Cumartesi, Ocak 20, 2007

İki film ile Amerika'dan kesitler

Amerikan hayat tarzı deyince, bize sürekli Holywood filmlerinde sunulan, bol ışıklı, bol kahramanlı, bol bayraklı, jan janlı modele karşı genel bir antipati sahibiyiz. İster istemez dünyanın şu anda içinde yaşadığı durumu, Irak'ı, Afganistan'ı, Somali'yi Amarikan hayat tarzı ile ilişkilendiriyoruz. Yalan mı? Yok hayır bir antipatimiz yok ise genelde bir haranlığımız oluyor, büyük arabalara, büyük evlere, büyük porsiyonlara.
Bir de Amerika'da sadece nüfus sayımlarında adam yerine sayılan milyonlar var. Pazar kahvaltılarına ailecek IHOP'a gidenler, akşam yemeklerinde 3. sınıf dinner'ı dolduranlar. Garip ilgi alanları ile bir ömür oyalananlar.

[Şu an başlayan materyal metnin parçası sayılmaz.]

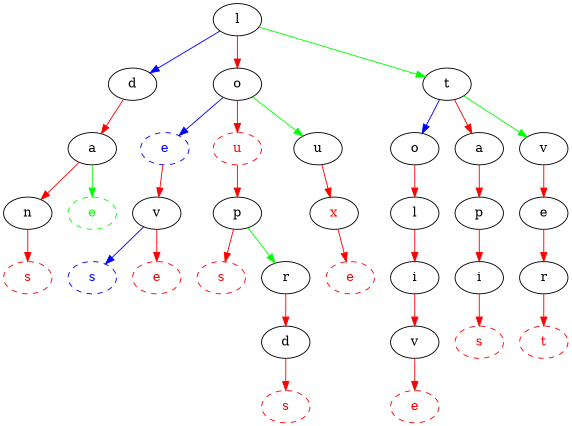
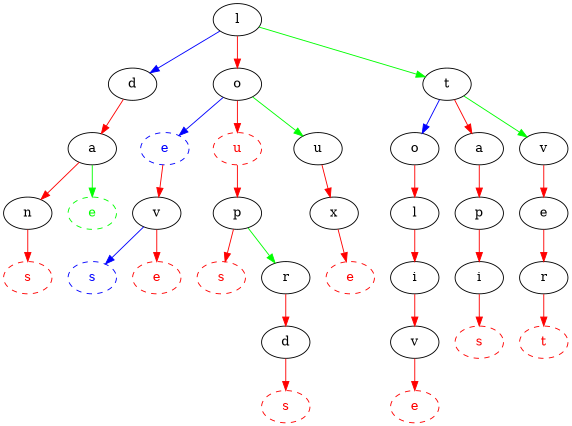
  digraph {
    edge [color=red]
    n1 [label=l]
    n2 [label=d]
    n3 [label=o]
    n4 [label=t]
    n5 [label=a]
    n6 [label=n]
    n7 [color=green fontcolor=green label=e style=dashed]
    n8 [color=red fontcolor=red label=s style=dashed]
    n9 [color=blue fontcolor=blue label=e style=dashed]
    n10 [color=red fontcolor=red label=u style=dashed]
    n11 [label=u]
    n12 [label=v]
    n13 [color=blue fontcolor=blue label=s style=dashed]
    n14 [color=red fontcolor=red label=e style=dashed]
    n15 [label=p]
    n16 [color=red fontcolor=red label=s style=dashed]
    n17 [label=r]
    n18 [label=d]
    n19 [color=red fontcolor=red label=s style=dashed]
-   n20 [label=x fontcolor=red]
+   n20 [label=x]
    n21 [color=red fontcolor=red label=e style=dashed]
    n22 [label=o]
    n23 [label=a]
    n24 [label=v]
    n25 [label=l]
    n26 [label=i]
    n27 [label=v]
    n28 [color=red fontcolor=red label=e style=dashed]
    n29 [label=p]
    n30 [label=i]
    n31 [color=red fontcolor=red label=s style=dashed]
    n32 [label=e]
    n33 [label=r]
    n34 [color=red fontcolor=red label=t style=dashed]
    n1 -> n2 [color=blue]
    n1 -> n3
    n1 -> n4 [color=green]
    n2 -> n5
    n3 -> n9 [color=blue]
    n3 -> n10
    n3 -> n11 [color=green]
    n4 -> n22 [color=blue]
    n4 -> n23
    n4 -> n24 [color=green]
    n5 -> n6
    n5 -> n7 [color=green]
    n6 -> n8
    n9 -> n12
    n10 -> n15
    n11 -> n20
    n12 -> n13 [color=blue]
    n12 -> n14
    n15 -> n16
    n15 -> n17 [color=green]
    n17 -> n18
    n18 -> n19
    n20 -> n21
    n22 -> n25
    n23 -> n29
    n24 -> n32
    n25 -> n26
    n26 -> n27
    n27 -> n28
    n29 -> n30
    n30 -> n31
    n32 -> n33
    n33 -> n34
  }
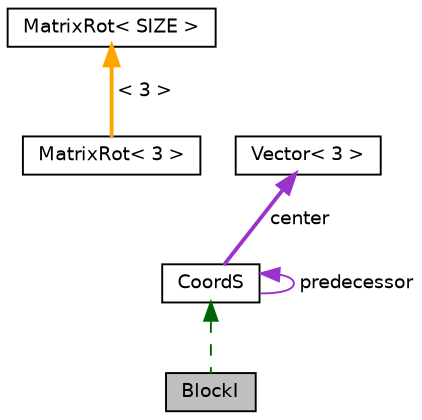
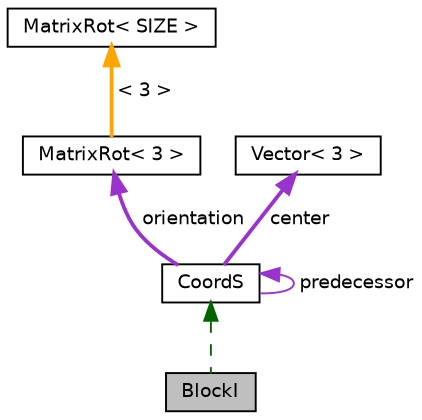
  digraph {
    node [color=black fillcolor=white fontname=Helvetica fontsize=10 shape=record style=filled]
    edge [color=darkorchid3 dir=back fontname=Helvetica fontsize=10 labelfontname=Helvetica labelfontsize=10 style=bold]
    n1 [fillcolor=grey75 fontcolor=black height=0.2 label=BlockI width=0.4]
    n2 [height=0.2 label=CoordS width=0.4]
    n3 [height=0.2 label="MatrixRot\< 3 \>" width=0.4]
    n4 [height=0.2 label="MatrixRot\< SIZE \>" width=0.4]
    n5 [height=0.2 label="Vector\< 3 \>" width=0.4]
    n2 -> n1 [color=darkgreen style=dashed]
    n2 -> n2 [label=" predecessor" style=solid]
+   n3 -> n2 [label=" orientation"]
    n4 -> n3 [color=orange label=" \< 3 \>"]
    n5 -> n2 [label=" center"]
  }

Geçen hafta içinde Little Children ve Fargo'yu seyrettim. İki film de bildiğimiz kahraman Amerikalılar dışında karakterlerle doluydu. Little Children'da ki park planındaki kadınlar, oğluna nashiat eden yaşlı anne, okuma kılübündeki yaşlı teyzeler. Ne muhabbeti yapıyorlardı parktaki kadınlar, anımsayın;
biri: "Gecen gün seks yaparken uyuya kaldım, çok utandım. "
diğeri: "Oh tatlım üzülme her zaman olabilir bu"

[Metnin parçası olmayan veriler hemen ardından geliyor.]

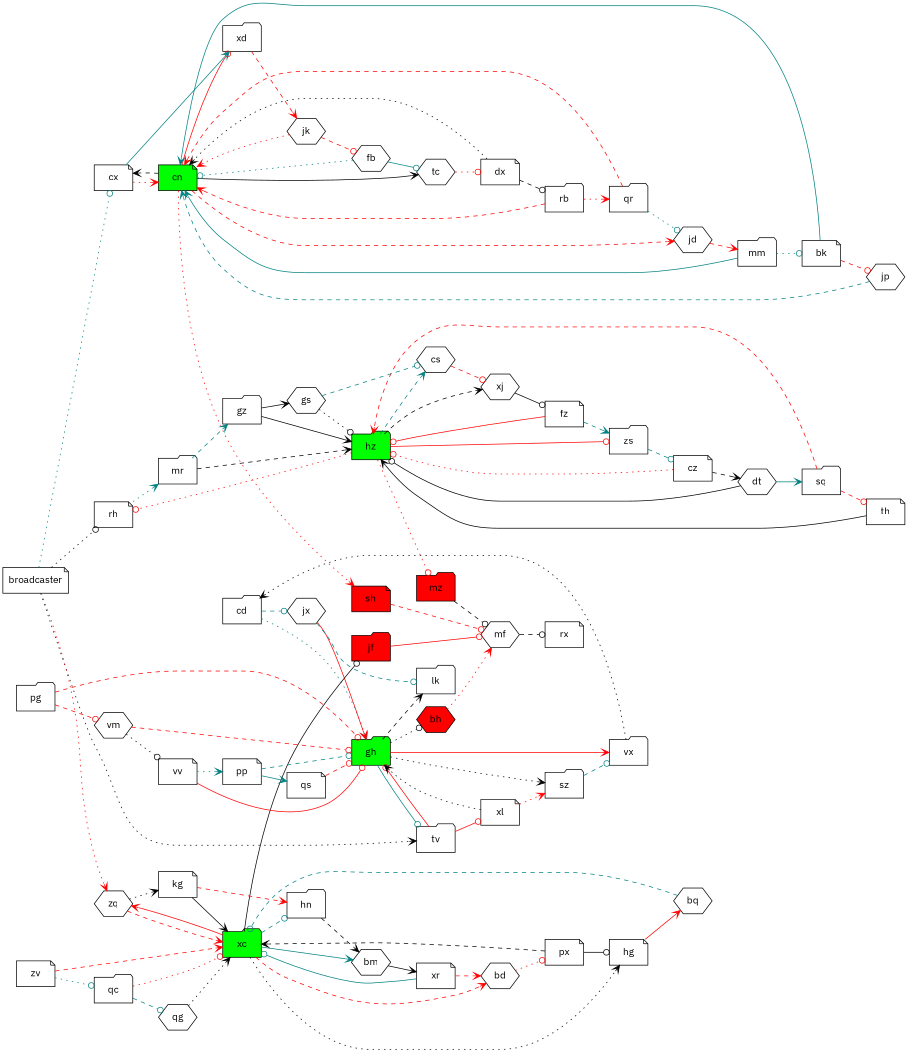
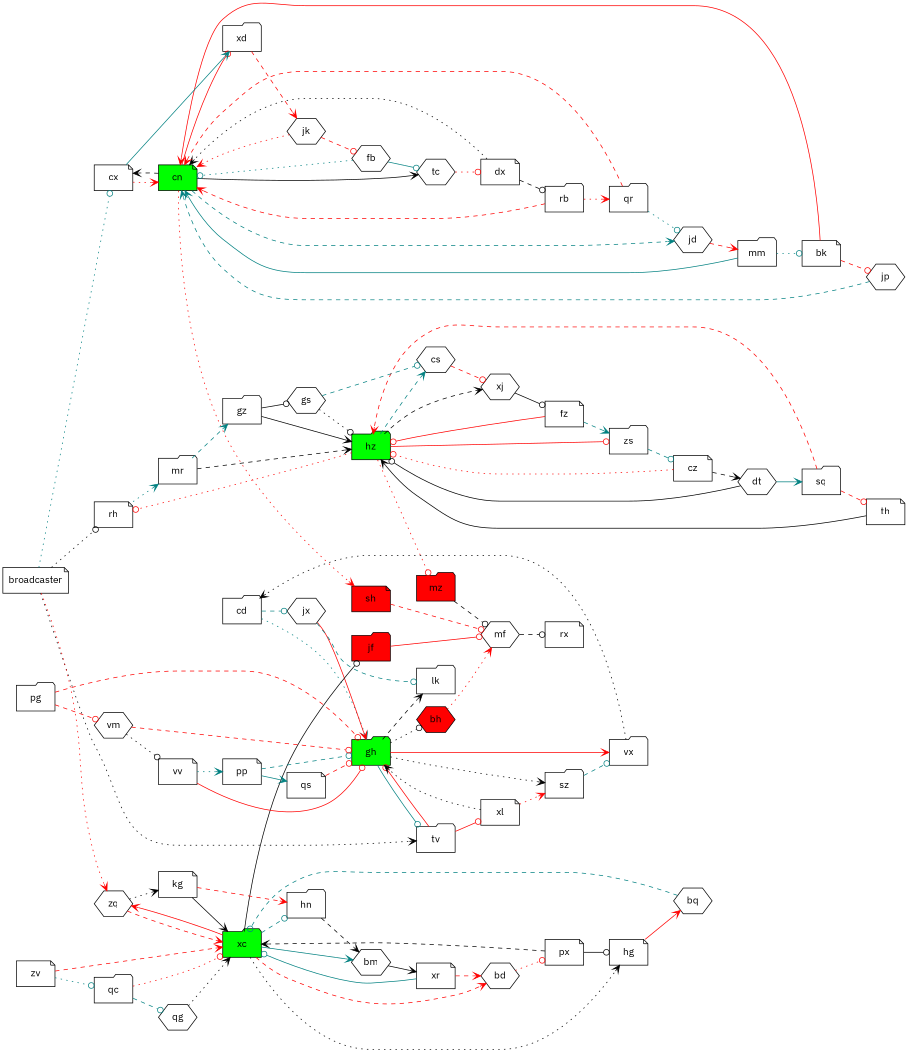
  digraph {
    fontname="IBM Plex Sans"
    rankdir=LR
    node [fontname="IBM Plex Sans" shape=folder]
    edge [arrowhead=vee color=red fontname="IBM Plex Sans" style=dashed]
    cd
    gh [fillcolor=green style=filled]
    jx [shape=hexagon]
    tv
    bh [fillcolor=red shape=hexagon style=filled]
    sz
    vx
    lk
    cn [fillcolor=green shape=note style=filled]
    bk [shape=note]
    jp [shape=hexagon]
    cx [shape=note]
    jd [shape=hexagon]
    xd
    sh [fillcolor=red shape=note style=filled]
    tc [shape=hexagon]
    xc [fillcolor=green style=filled]
    px [shape=note]
    hg [shape=note]
    bd [shape=hexagon]
    jf [fillcolor=red style=filled]
    hn
    zq [shape=hexagon]
    bm [shape=hexagon]
    bq [shape=hexagon]
    xl [shape=note]
    mf [shape=hexagon]
    kg [shape=note]
    xr [shape=note]
    rx [shape=note]
    dx [shape=note]
    rb
    qr
    vv [shape=note]
    pp [shape=note]
    qs [shape=note]
    broadcaster [shape=note]
    rh [shape=note]
    mr
    mm
    jk [shape=hexagon]
    zs
    cz [shape=note]
    hz [fillcolor=green style=filled]
    dt [shape=hexagon]
    cs [shape=hexagon]
    xj [shape=hexagon]
    fz [shape=note]
    fb [shape=hexagon]
    sq
    th [shape=note]
    mz [fillcolor=red style=filled]
    vm [shape=hexagon]
    zv [shape=note]
    qc
    gz
    gs [shape=hexagon]
    qg [shape=hexagon]
    pg
    cd -> gh [color=teal style=dotted]
    cd -> jx [arrowhead=odot color=teal]
    gh -> tv [arrowhead=odot color=teal style=solid]
    gh -> bh [arrowhead=odot color=black style=dotted]
    gh -> sz [color=black style=dotted]
    gh -> vx [style=solid]
    gh -> lk [color=black]
    jx -> gh [style=solid]
    jx -> lk [arrowhead=odot color=teal]
    tv -> gh [arrowhead=odot style=solid]
    tv -> xl [arrowhead=odot style=solid]
    bh -> mf [style=dotted]
    sz -> vx [arrowhead=odot color=teal]
    vx -> cd [color=black style=dotted]
    cn -> cx [color=black]
-   cn -> jd
+   cn -> jd [color=teal]
    cn -> xd [arrowhead=odot style=solid]
    cn -> sh [style=dotted]
    cn -> tc [color=black style=solid]
-   bk -> cn [color=teal style=solid]
+   bk -> cn [style=solid]
    bk -> jp [arrowhead=odot]
    jp -> cn [color=teal]
    cx -> cn [style=dotted]
    cx -> xd [color=teal style=solid]
    jd -> mm
    xd -> jk
    sh -> mf [arrowhead=odot]
    tc -> dx [arrowhead=odot style=dotted]
    xc -> hg [color=black style=dotted]
    xc -> bd
    xc -> jf [arrowhead=odot color=black style=solid]
    xc -> hn [arrowhead=odot color=teal]
    xc -> zq [style=solid]
    xc -> bm [color=teal style=solid]
    px -> xc [color=black]
    px -> hg [arrowhead=odot color=black style=solid]
    hg -> bq [style=solid]
    bd -> px [arrowhead=odot style=dotted]
    jf -> mf [arrowhead=odot style=solid]
    hn -> bm [color=black]
    zq -> xc
    zq -> kg [color=black style=dotted]
    bm -> xr [color=black style=solid]
    bq -> xc [arrowhead=odot color=teal]
    xl -> gh [color=black style=dotted]
    xl -> sz [style=dotted]
    mf -> rx [arrowhead=odot color=black]
    kg -> xc [color=black style=solid]
    kg -> hn
    xr -> xc [arrowhead=odot color=teal style=solid]
    xr -> bd
    dx -> cn [color=black style=dotted]
    dx -> rb [arrowhead=odot color=black]
    rb -> cn
    rb -> qr [style=dotted]
    qr -> cn
    qr -> jd [arrowhead=odot color=teal style=dotted]
    vv -> gh [arrowhead=odot style=solid]
    vv -> pp [color=teal style=dotted]
    pp -> gh [arrowhead=odot color=teal]
    pp -> qs [color=teal style=solid]
    qs -> gh [arrowhead=odot]
    broadcaster -> tv [color=black style=dotted]
    broadcaster -> cx [arrowhead=odot color=teal style=dotted]
    broadcaster -> zq [style=dotted]
    broadcaster -> rh [arrowhead=odot color=black style=dotted]
    rh -> mr [color=teal style=dotted]
    mr -> hz [color=black]
    mr -> gz [color=teal]
    mm -> cn [color=teal style=solid]
    mm -> bk [arrowhead=odot color=teal style=dotted]
    jk -> cn [style=dotted]
    jk -> fb [arrowhead=odot]
    zs -> cz [arrowhead=odot color=teal]
    cz -> hz [arrowhead=odot style=dotted]
    cz -> dt [color=black]
    hz -> rh [arrowhead=odot style=dotted]
    hz -> zs [arrowhead=odot style=solid]
    hz -> cs [color=teal]
    hz -> xj [color=black]
    hz -> mz [arrowhead=odot style=dotted]
    dt -> hz [arrowhead=odot color=black style=solid]
    dt -> sq [color=teal style=solid]
    cs -> xj [arrowhead=odot]
    xj -> fz [arrowhead=odot color=black style=solid]
    fz -> zs [color=teal]
    fz -> hz [arrowhead=odot style=solid]
    fb -> cn [arrowhead=odot color=teal style=dotted]
    fb -> tc [arrowhead=odot color=teal style=solid]
    sq -> hz
    sq -> th [arrowhead=odot]
    th -> hz [color=black style=solid]
    mz -> mf [arrowhead=odot color=black]
    vm -> gh [arrowhead=odot]
    vm -> vv [arrowhead=odot color=black style=dotted]
    zv -> xc
    zv -> qc [arrowhead=odot color=teal style=dotted]
    qc -> xc [arrowhead=odot style=dotted]
    qc -> qg [arrowhead=odot color=teal]
    gz -> hz [color=black style=solid]
-   gz -> gs [color=black style=solid]
+   gz -> gs [arrowhead=odot color=black style=solid]
    gs -> hz [arrowhead=odot color=black style=dotted]
    gs -> cs [arrowhead=odot color=teal]
    qg -> xc [color=black style=dotted]
    pg -> gh [arrowhead=odot]
    pg -> vm [arrowhead=odot]
  }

yine biri: "Ama kocama anlattğımda farkına varmadığını söyledi"
öteki: "Biz bu soruna çözüm bulduk. artık salıları saat 21,00 de sex yapıyoruz"

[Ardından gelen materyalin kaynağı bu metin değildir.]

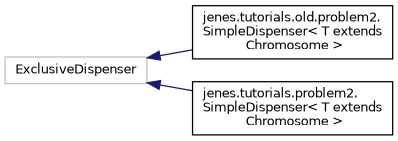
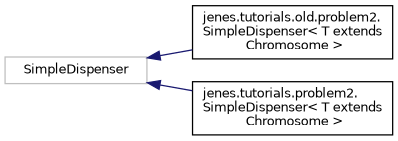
  digraph {
    rankdir=LR
    node [color=black fillcolor=white fontname=Helvetica fontsize=10 shape=record style=filled]
    edge [color=midnightblue dir=back fontname=Helvetica fontsize=10 labelfontname=Helvetica labelfontsize=10 style=solid]
-   n1 [color=grey75 height=0.2 label=ExclusiveDispenser width=0.4]
+   n1 [color=grey75 height=0.2 label=SimpleDispenser width=0.4]
    n2 [height=0.2 label="jenes.tutorials.old.problem2.\lSimpleDispenser\< T extends\l Chromosome \>" width=0.4]
    n3 [height=0.2 label="jenes.tutorials.problem2.\lSimpleDispenser\< T extends\l Chromosome \>" width=0.4]
    n1 -> n2
    n1 -> n3
  }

Fargoda da kadın polise bayıldım. Kocası ayrı bir değişikti. Pullar için resim yapan, buz tutmuş gölde balık tutan, sabahın köründe kalkıp karısına yumurta pişiren değişik insan. Fargo tabi ki Little Children'a göre bambaşka bir filmdi. Karakterlerin hepsi karikatör gibiydi fakat genede temelde sunulan karikatör Amerikan orta/alt gelir grubunu temsil ediyordu.
Neyse efendim, hayranlık ve nefreti bir yana bırakırsak, evet, bizden farklı yaşanan hayatlar, algılanan dünyalar var. Bu hayatın farlılıklarını, zenginliklerini kah sinemanın büyüsü ile filmlerden, kah gittiğim zaman tanıştığım insanlardan anlamaya çalışıyorum. Başka olanı keşfetmek güzeldir ya.